## [Aim of the exercise]
How would the drought information statement for south central and southeast Colorado below continue past its final line? Write that continuation.

## [Text segment]
----------------------------------------

Drought Information Statement for South Central and Southeast Colorado 

 

Valid November 30th, 2023 – Issued By: NWS Pueblo, Colorado

U.S. Drought Monitor – Drought intensity and Extent:
D0: Abnormally Dry:  Portions of Chaffee, Saguache, Fremont, Custer, Huerfano, Las Animas, Pueblo, Crowley, Otero, Bent, Kiowa and Prowers counties.

 

Recent Change in Drought Intensity – Four Week Drought Monitor Class Change.

Drought Worsened: Portions of Saguache, Mineral, Rio Grande, Alamosa, Conejos, Costilla, Fremont, Custer, Huerfano, Las Animas, Crowley, Otero, Bent Kiowa and Prowers counties.  No Change: Most of south central Colorado.

 

Precipitation:
A few storm systems at the beginning and end of October and in the first and third week of November brought some beneficial moisture to south central and southeast Colorado.  However, unseasonably warm and dry conditions have prevailed for much of past two months (October and November) as a whole.

Temperature:
While a few passing weather systems brought spells of cold weather, most of south central and southeast Colorado has seen above normal temperatures over the past 60 days.

Hydrologic Impacts:
While statewide snowpack is running below median (58%) through the end of November, statewide water storage is running around 100 percent of median.

Agricultural Impacts:
Soil moisture deficits are increasing across portions of south central and southeast Colorado.

Fire Hazard Impacts:
Dry conditions and cured fuels have fire danger in the moderate to occasionally high category across the snow free areas of south central and southeast Colorado.

Mitigation Actions:
Please refer to your municipality and/or water provider for mitigation information.

----------------------------------------

## [Dataset extract]
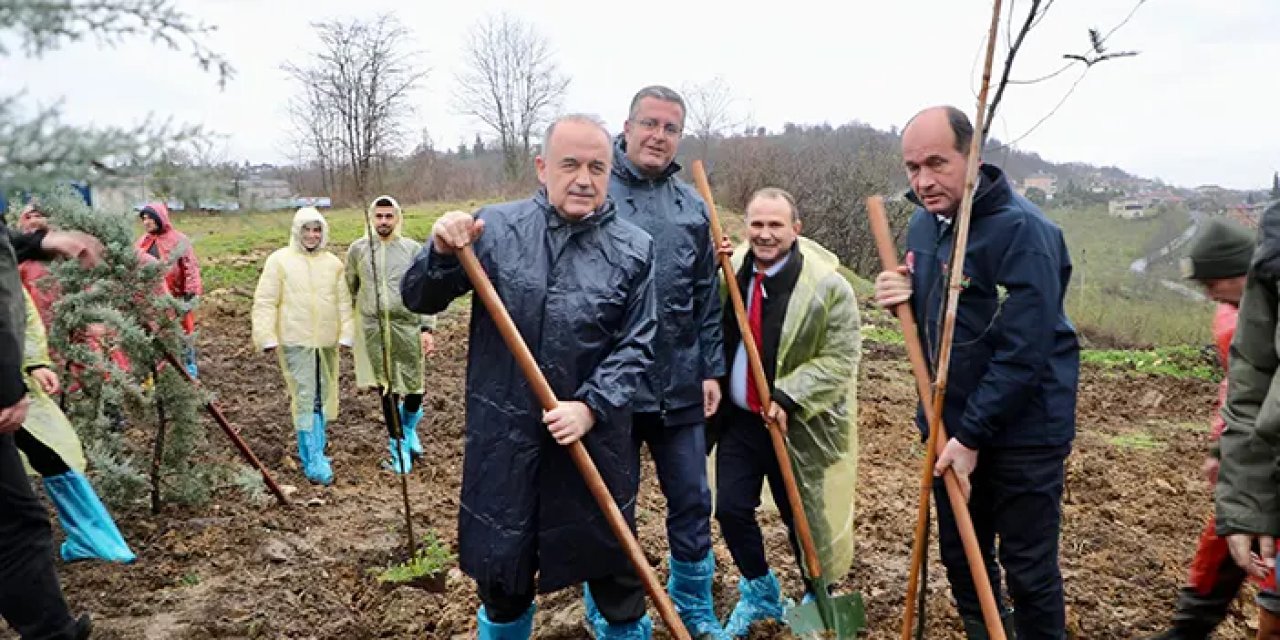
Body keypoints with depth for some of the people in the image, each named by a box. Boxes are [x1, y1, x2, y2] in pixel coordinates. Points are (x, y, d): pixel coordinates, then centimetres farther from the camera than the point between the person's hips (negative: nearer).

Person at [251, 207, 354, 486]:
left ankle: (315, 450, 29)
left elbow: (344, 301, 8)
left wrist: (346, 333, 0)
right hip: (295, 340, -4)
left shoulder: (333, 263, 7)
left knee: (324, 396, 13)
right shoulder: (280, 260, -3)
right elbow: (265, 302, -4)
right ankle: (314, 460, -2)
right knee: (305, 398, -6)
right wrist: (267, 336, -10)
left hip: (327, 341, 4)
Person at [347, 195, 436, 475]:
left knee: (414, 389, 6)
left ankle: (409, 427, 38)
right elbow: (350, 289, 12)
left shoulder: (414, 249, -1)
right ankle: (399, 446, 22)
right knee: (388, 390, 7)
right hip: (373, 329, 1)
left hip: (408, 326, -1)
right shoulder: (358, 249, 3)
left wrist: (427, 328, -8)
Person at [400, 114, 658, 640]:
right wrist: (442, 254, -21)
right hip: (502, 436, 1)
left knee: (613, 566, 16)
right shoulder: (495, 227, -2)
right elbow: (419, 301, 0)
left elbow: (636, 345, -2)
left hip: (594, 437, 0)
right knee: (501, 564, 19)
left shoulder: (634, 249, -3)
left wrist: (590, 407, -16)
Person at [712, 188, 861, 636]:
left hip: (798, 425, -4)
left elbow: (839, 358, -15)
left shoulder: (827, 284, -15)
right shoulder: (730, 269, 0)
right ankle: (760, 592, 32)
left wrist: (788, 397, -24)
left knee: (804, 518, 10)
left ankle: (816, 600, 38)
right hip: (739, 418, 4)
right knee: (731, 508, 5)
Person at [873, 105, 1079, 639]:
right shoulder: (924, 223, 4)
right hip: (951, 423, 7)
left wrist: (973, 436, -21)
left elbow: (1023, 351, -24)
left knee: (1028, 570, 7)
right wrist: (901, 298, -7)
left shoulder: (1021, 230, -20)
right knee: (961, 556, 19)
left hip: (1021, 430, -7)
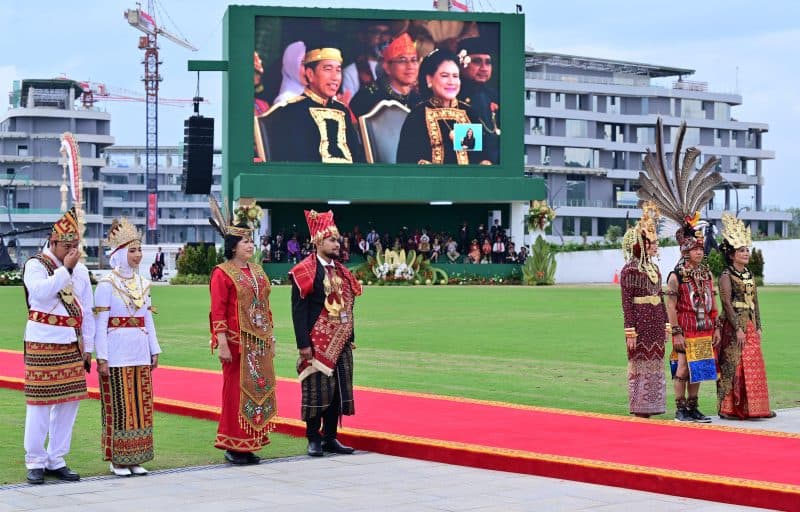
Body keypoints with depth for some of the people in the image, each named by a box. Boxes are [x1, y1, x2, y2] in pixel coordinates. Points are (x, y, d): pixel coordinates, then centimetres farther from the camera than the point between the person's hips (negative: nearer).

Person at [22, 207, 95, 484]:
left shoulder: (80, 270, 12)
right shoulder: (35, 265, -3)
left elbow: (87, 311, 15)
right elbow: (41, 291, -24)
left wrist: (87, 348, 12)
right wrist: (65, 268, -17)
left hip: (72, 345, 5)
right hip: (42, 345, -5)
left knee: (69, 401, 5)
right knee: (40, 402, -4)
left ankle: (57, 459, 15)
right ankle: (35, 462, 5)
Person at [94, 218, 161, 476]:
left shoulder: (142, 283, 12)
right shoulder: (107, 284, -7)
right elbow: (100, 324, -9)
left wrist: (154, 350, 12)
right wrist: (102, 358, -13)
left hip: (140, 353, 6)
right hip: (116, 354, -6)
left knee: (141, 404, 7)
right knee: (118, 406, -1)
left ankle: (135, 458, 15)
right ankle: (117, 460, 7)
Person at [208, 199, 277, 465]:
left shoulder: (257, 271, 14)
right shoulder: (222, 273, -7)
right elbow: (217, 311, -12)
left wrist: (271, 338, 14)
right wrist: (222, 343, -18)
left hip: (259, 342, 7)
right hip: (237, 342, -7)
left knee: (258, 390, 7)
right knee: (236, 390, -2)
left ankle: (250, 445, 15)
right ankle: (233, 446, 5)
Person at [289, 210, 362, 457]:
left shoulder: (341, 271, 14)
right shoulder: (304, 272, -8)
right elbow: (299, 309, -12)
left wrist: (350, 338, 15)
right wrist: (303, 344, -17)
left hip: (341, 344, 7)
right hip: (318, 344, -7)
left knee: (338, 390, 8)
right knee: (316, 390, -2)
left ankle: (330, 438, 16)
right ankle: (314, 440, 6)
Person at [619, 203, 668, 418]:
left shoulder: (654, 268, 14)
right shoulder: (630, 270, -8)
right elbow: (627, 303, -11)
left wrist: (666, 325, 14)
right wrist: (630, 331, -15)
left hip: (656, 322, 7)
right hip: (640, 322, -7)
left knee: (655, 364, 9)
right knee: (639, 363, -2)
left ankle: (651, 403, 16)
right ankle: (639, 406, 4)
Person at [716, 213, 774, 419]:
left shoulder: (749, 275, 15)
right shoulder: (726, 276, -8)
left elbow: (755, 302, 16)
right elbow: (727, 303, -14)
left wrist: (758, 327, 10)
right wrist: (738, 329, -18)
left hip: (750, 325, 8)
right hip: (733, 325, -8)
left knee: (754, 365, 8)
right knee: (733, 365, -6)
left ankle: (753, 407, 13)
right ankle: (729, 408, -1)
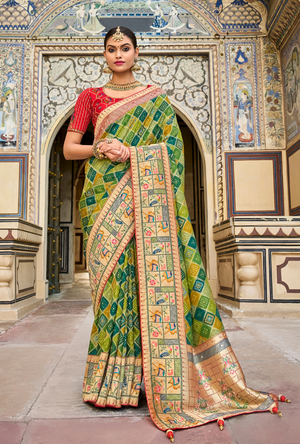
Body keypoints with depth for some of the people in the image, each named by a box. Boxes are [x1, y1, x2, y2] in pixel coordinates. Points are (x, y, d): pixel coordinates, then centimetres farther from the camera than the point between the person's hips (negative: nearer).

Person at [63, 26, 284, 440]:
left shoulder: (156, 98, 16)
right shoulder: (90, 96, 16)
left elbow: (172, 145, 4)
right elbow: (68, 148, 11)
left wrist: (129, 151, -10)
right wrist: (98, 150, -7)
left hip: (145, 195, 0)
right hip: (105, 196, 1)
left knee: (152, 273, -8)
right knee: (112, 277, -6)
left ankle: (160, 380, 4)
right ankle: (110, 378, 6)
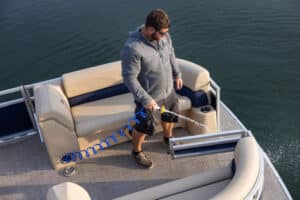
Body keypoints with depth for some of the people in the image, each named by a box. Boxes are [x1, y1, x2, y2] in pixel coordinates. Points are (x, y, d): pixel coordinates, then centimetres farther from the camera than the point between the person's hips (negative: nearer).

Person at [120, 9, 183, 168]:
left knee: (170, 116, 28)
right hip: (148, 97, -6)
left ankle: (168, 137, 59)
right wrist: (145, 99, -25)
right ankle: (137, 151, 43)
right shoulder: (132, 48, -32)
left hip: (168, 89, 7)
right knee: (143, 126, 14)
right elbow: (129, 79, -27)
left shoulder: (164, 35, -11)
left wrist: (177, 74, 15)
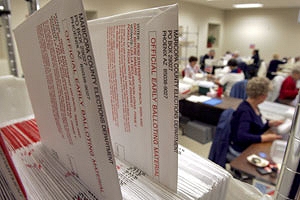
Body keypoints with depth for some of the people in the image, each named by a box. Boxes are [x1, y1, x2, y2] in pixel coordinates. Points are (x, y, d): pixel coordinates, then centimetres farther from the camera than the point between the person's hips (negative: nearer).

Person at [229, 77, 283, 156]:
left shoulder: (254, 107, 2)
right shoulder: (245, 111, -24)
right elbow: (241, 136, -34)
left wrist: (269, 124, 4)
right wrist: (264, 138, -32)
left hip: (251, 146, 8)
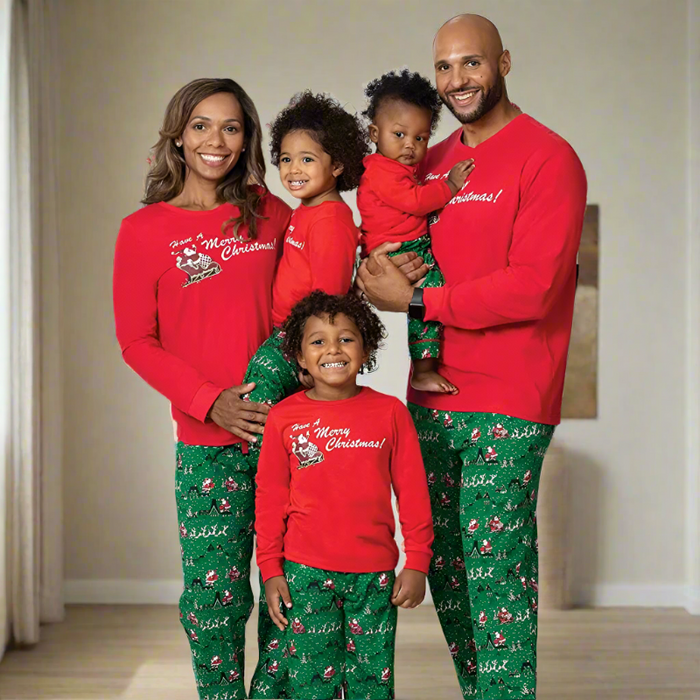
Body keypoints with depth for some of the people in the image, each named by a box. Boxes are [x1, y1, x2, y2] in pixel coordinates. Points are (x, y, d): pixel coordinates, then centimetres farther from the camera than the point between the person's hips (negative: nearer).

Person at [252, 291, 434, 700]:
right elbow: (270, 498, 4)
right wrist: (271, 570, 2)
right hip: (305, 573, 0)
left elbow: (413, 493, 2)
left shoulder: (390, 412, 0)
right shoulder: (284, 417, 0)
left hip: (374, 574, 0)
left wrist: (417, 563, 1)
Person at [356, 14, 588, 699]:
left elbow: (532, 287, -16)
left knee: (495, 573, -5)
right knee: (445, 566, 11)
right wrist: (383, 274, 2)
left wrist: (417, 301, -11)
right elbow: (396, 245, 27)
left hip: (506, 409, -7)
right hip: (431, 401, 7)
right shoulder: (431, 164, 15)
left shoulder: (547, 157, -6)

----------------------------------------

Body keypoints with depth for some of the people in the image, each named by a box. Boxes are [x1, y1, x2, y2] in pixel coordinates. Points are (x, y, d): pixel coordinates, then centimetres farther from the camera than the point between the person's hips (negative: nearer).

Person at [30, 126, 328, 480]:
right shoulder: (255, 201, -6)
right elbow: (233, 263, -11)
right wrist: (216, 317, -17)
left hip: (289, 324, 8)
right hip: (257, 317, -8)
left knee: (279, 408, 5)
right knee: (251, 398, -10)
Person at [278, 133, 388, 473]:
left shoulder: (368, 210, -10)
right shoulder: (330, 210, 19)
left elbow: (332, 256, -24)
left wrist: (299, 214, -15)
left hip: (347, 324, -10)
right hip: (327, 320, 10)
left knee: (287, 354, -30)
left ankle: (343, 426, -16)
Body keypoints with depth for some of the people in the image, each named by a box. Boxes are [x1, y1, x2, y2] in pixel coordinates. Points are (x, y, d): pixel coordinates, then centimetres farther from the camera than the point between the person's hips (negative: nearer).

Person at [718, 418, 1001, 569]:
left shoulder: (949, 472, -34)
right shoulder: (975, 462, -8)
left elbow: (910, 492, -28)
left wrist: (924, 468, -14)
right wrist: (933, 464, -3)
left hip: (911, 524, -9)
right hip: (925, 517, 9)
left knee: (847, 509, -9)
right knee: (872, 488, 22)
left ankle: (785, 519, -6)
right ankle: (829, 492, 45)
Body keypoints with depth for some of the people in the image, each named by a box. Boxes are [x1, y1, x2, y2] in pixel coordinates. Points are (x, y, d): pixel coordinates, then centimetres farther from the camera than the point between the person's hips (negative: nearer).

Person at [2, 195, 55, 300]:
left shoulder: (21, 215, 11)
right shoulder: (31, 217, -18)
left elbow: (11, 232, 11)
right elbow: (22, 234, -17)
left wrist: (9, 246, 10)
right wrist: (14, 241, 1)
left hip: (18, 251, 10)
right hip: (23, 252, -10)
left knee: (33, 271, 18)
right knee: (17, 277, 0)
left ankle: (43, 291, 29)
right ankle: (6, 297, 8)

----------------------------------------

## [Response to the task]
Hydrologic Conditions and Impacts:
Current stream flows are at or above normal across most of south central and southeast Colorado, save for below normal readings across the lower Arkansas River basin.  NRCS data indicates statewide mountain precipitation for the month of October was at 84 percent of median, as compared to 80 percent of median at this time last year. In the Arkansas basin, October precipitation came in at 86 percent of median, as compared to 91 percent of median at this time last year. In the Arkansas basin, October precipitation came in at 86 percent of median, as compared to 91 percent of median at this time last year.

Hydrologic Conditions Colorado Snowpack :
As of November 30th, Colorado Statewide Snowpack was running at 58 percent of median. In the Arkansas basin, snowpack was at 60 percent of median.  In the Upper Rio Grande basin, snowpack was at 46 percent of median.

Agricultural and Water Storage Impacts:
CPC data indicates increasing soil moisture deficits across portions of south central and southeast Colorado.  NRCS data indicates statewide Colorado Reservoir Storage was at 100 percent of median at the end of October, as compared to 76 percent of median at this same time last year.  In the Arkansas basin, reservoir storage was at 112 percent of median at the end of October, as compared to 90 percent of median at this same time last year.  In the Rio Grande basin, reservoir storage was at 135 percent of median at the end of October, as compared to 112 percent of median at this same time last year.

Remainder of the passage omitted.